Betty turned back to Clay. She hurt for her son, but she also hurt for Francesca.

“You know, my mother used to say that the deeper the love, the greater the hurt when things go wrong. You've been through hell, Clay. I would think it would be hard to be objective when you've been suspected of murder.”

He moved to Francesca's bedside. “You know what's even worse?”

Betty followed, sliding her hand up the middle of her son's back, giving him a comforting pat.

“No, what?”

Clay swallowed several times before he could spit out the words. “I don't know how I feel about her anymore.”

Betty closed her eyes briefly, struggling to find the right thing to say.

“That's understandable,” she finally said. “But if the doctors are right, and her memory loss is for real, then think how Frankie will feel.

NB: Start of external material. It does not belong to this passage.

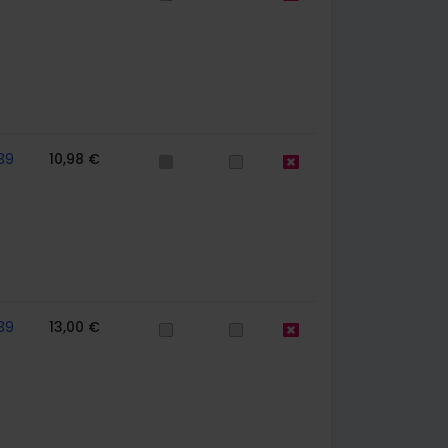
39
10,98 €
39
13,00 €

In her mind, the last two years are nonexistent. Theoretically, she's still a newlywed. That means her heart is still yours, whether you want her or not.”

Clay blanched. “I didn't mean I don't love her. I just don't know if I can trust her again.”

Betty shrugged. “You won't know until you try.”

Clay's shoulders slumped. “Okay, Mom. I get it.”

Betty ached for her son. For the whole situation. This was a nightmare, and what she had to tell him was probably going to add to the confusion. She bit her lip, judging Clay's mood against what she'd come to say.